Within that context, it might be expected that Musk would take an approach of sweet talking the financial world, keeping it onside. However, as the focus on the company’s actual financials grows and hard questions start to be ask, Musk has become increasingly defensive. With Tesla’s Q1 capital spending a giddy $1.1 billion, depleting reserves by $700 million, Musk tetchily refused to answer analyst questions around the need for a further capital raise, brushing it off as unnecessary. Despite the fact the company’s cash buffer is being rapidly depleted, he insisted, without going into details, that increased production and sales of its new Model 3 mass market sedan would mean that wouldn’t be necessary. Further questions in a similar vein being put to Tesla CFO Deepak Ahuja saw Musk interrupt with “Next. Next. Next. Boring bonehead questions are not cool. Next.”

Musk then switched the focus of the Q&A to a video feed with a little known YouTube investment channel leaving the room full of Wall Street analysts baffled at the snub. Musk also recently responded to a Tweet by The Economist that suggested that Tesla would need to raise further capital, dismissing the publication as ‘boring’.

Musk is bored with equity markets’ financial experts asking boring financial questions. However, those are the markets and experts his company is relying on for liquidity. They have repeatedly come through for Tesla and shown far more tolerance than would be the case for almost any other manufacturing company or their CEOs. Disparaging their questions on the company’s finances while repeatedly failing to deliver on forward guidance manufacturing targets might be a sign that Musk is starting to take his own hype a little too seriously.

He, and Tesla, are not bullet proof. Rather, they are nearing a make or break moment for the company when promises and vision are no longer enough and attention will increasingly focus on finances and the more traditional metrics used to value an auto manufacturer. Following Wednesday’s event, Tesla’s share price dropped 7% on Thursday before closing to a final 5.5% loss. The company’s bonds also suffered and several analysts cut their price targets on the stock. Should Tesla subsequently have to go back to capital markets to raise more money, either later this year or next, many on Wall Street are now openly wondering how much it will cost the company. Wednesday’s performance by Musk has been labelled by many as ‘biting the hand that feeds him’.

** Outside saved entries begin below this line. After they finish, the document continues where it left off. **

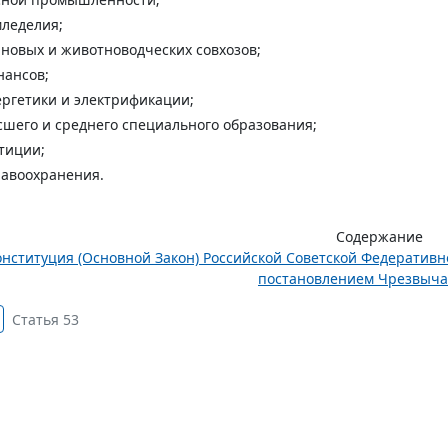
леделия;
новых и животноводческих совхозов;
нансов;
ргетики и электрификации;
шего и среднего специального образования;
тиции;
авоохранения.
Содержание
онституция (Основной Закон) Российской Советской Федератив
постановлением Чрезвычай
Статья 53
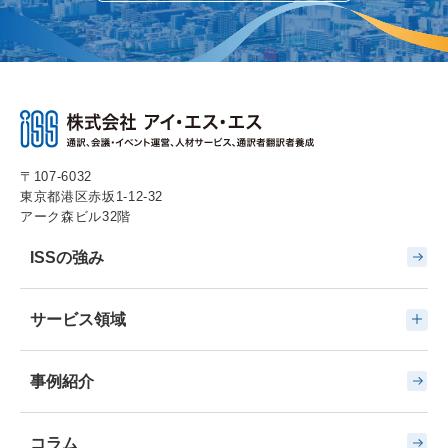
〒107-6032
東京都港区赤坂1-12-32
アーク森ビル32階
ISSの強み
サービス領域
事例紹介
コラム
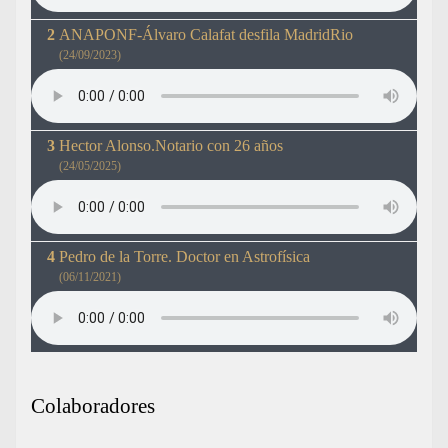
ANAPONF-Álvaro Calafat desfila MadridRio
(24/09/2023)
Hector Alonso.Notario con 26 años
(24/05/2025)
Pedro de la Torre. Doctor en Astrofísica
(06/11/2021)
Colaboradores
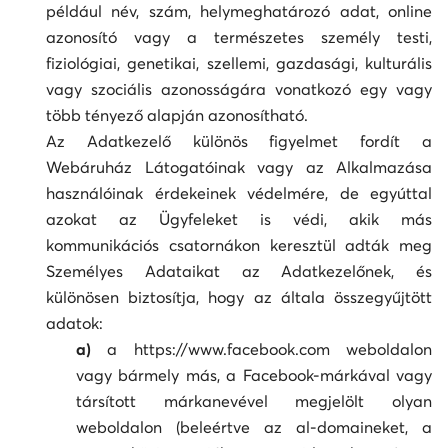
például név, szám, helymeghatározó adat, online
azonosító vagy a természetes személy testi,
fiziológiai, genetikai, szellemi, gazdasági, kulturális
vagy szociális azonosságára vonatkozó egy vagy
több tényező alapján azonosítható.
Az Adatkezelő különös figyelmet fordít a
Webáruház Látogatóinak vagy az Alkalmazása
használóinak érdekeinek védelmére, de egyúttal
azokat az Ügyfeleket is védi, akik más
kommunikációs csatornákon keresztül adták meg
Személyes Adataikat az Adatkezelőnek, és
különösen biztosítja, hogy az általa összegyűjtött
adatok:
a)
a https://www.facebook.com weboldalon
vagy bármely más, a Facebook-márkával vagy
társított márkanevével megjelölt olyan
weboldalon (beleértve az al-domaineket, a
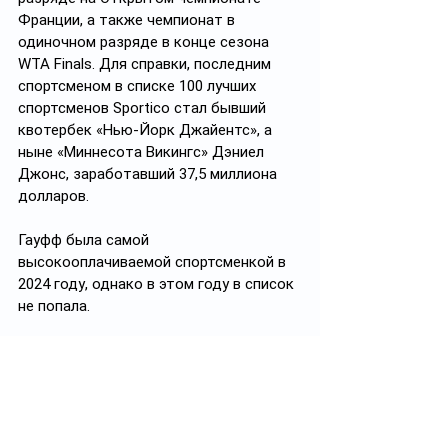
Франции, а также чемпионат в 
одиночном разряде в конце сезона 
WTA Finals. Для справки, последним 
спортсменом в списке 100 лучших 
спортсменов Sportico стал бывший 
квотербек «Нью-Йорк Джайентс», а 
ныне «Миннесота Викингс» Дэниел 
Джонс, заработавший 37,5 миллиона 
долларов.
Гауфф была самой 
высокооплачиваемой спортсменкой в 
2024 году, однако в этом году в список 
не попала. 
#женщины_в_спорте
#равенство
#деньги
✅ Подписывайтесь на 
https://t.me/ayel_kz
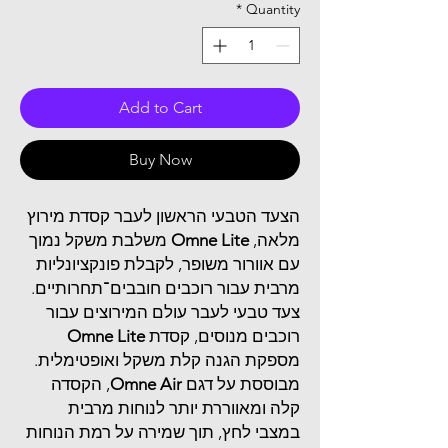
*
Quantity
Add to Cart
Buy Now
הצעד הטבעי הראשון לעבר קסדת מירוץ
מלאה,
Omne Lite
משלבת משקל נמוך
עם אוורור משופר, לקבלת פונקציונליות
מרבית עבור רוכבים חובבים־תחרותיים.
צעד טבעי לעבר עולם המירוצים עבור
רוכבים מנוסים, קסדת
Omne Lite
מספקת הגנה קלת משקל ואופטימלית.
מבוססת על דגם
Omne Air
, הקסדה
קלה ומאווררת יותר לנוחות מרבית
במצבי לחץ, תוך שמירה על רמת הנוחות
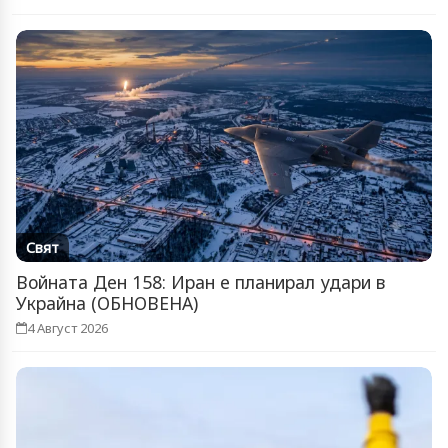
Свят
Войната Ден 158: Иран е планирал удари в
Украйна (ОБНОВЕНА)
4 Август 2026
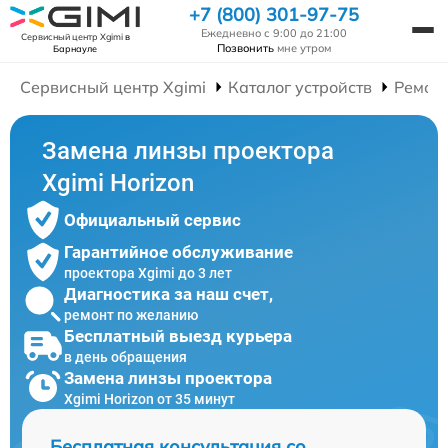
+7 (800) 301-97-75
Ежедневно с 9:00 до 21:00
Сервисный центр Xgimi
в
Позвонить
мне утром
Барнауле
Сервисный центр Xgimi
Каталог устройств
Ремон
Замена линзы проектора
Xgimi Horizon
Официальный сервис
Гарантийное обслуживание
проектора Xgimi до 3 лет
Диагностика за наш счет,
ремонт по желанию
Бесплатный выезд курьера
в день обращения
Замена линзы проектора
Xgimi Horizon от 35 минут
Бесплатная консультация со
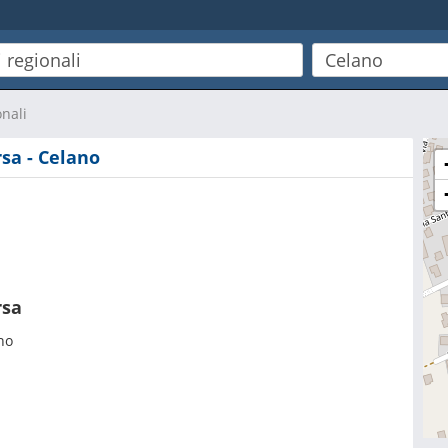
onali
rsa - Celano
rsa
no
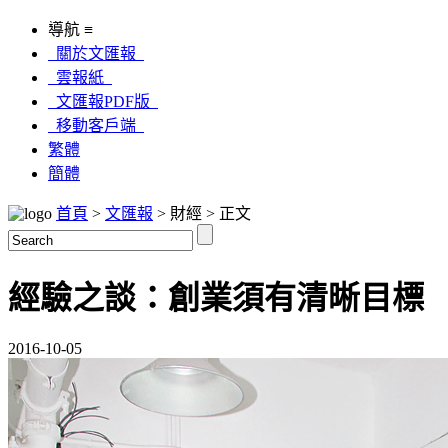
導航 ≡
關於文匯報
雲報紙
文匯報PDF版
移動客戶端
繁體
簡體
首頁
>
文匯報
> 財經 > 正文
經驗之談：創業須有清晰目標
2016-10-05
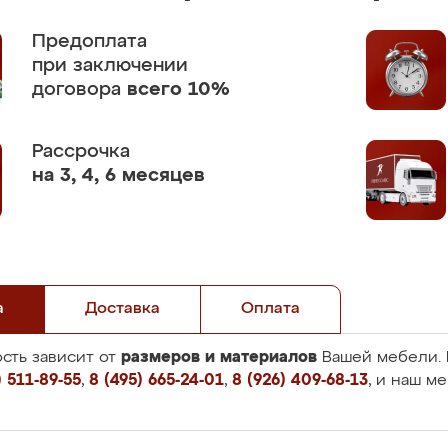
Предоплата
при заключении
договора
всего 10%
Рассрочка
на 3, 4, 6 месяцев
а
Доставка
Оплата
размеров и материалов
сть зависит от
Вашей мебели. 
 511-89-55
,
8 (495) 665-24-01
,
8 (926) 409-68-13
, и наш м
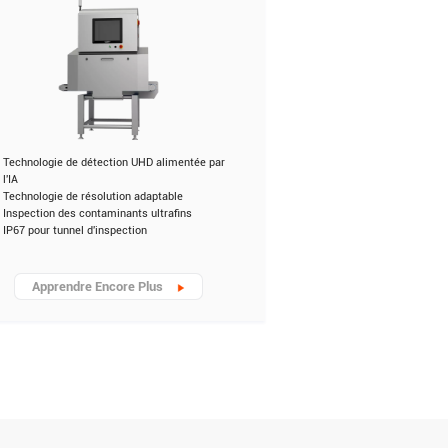
Technologie de détection UHD alimentée par
l'IA
Technologie de résolution adaptable
Inspection des contaminants ultrafins
IP67 pour tunnel d'inspection
Apprendre Encore Plus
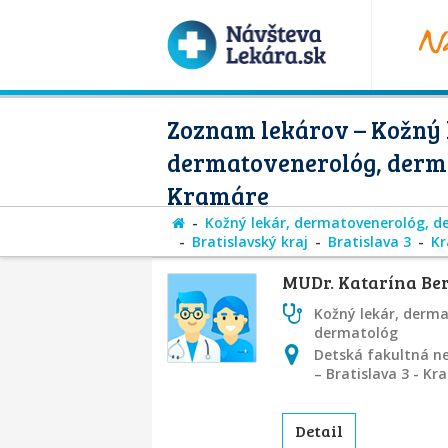
Zoznam lekárov – Kožný 
dermatovenerológ, derm
Kramáre
Kožný lekár, dermatovenerológ, 
Bratislavský kraj
Bratislava 3
K
MUDr. Katarína Be
Kožný lekár, derm
dermatológ
Detská fakultná ne
– Bratislava 3 - K
Detail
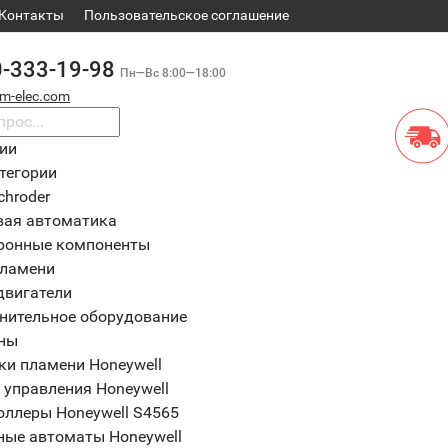
Контакты
​Пользовательское соглашение
0-333-19-98
Пн—Вс 8:00—18:00
m-elec.com
рии
тегории
chroder
вая автоматика
ронные компоненты
пламени
двигатели
нительное оборудование
ны
ки пламени Honeywell
 управления Honeywell
оллеры Honeywell S4565
ные автоматы Honeywell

So what next for Musk and Tesla? As still owning 22% of Tesla, co-founder Musk’s position is far stronger than that of the average Wall Street CEO. The top four investors, including Musk, hold 40%. Perhaps it is that strength of position which means Musk feels secure in thumbing his nose at the ‘dry’ and ‘bonehead’ concerns of the wider market. Musk has made a career, and a spectacularly successful one at that, from ignoring and being seeming impervious to conventional wisdom.

Tesla’s share price has always been volatile and yesterday’s drop is not unprecedented. However, the reason for it was. Tesla’s figures were actually reasonably solid and strong answers to legitimate questions on the potential need for more capital may have even boosted the company’s share price. Musk chose, rather, to go on the attack against his investors and did so in a surprisingly puerile way, acting the spoilt child. As Wired’s Alex Davies puts it:

“It seems that while investors don’t mind Musk making wildly optimistic predictions or mocking competitors, they’re troubled by having their own valid, relevant financial questions derided during a finance-focused call. Now, they are not just concerned about Tesla’s financial health. Some, at least, are concerned about the man leading the company they jointly own”.

The cult of personality around Musk is what has made Tesla succeeding in goals that would be unrealistic for almost any other new company coming to this industry impossible. The big boys usually eat them up and spit them out. However, there are now growing concerns that if Musk carries on down his present path, he is in danger of turning the tables on himself and becoming a liability to Tesla when once he was its messiah. He might do well to reconsider his approach over the coming months.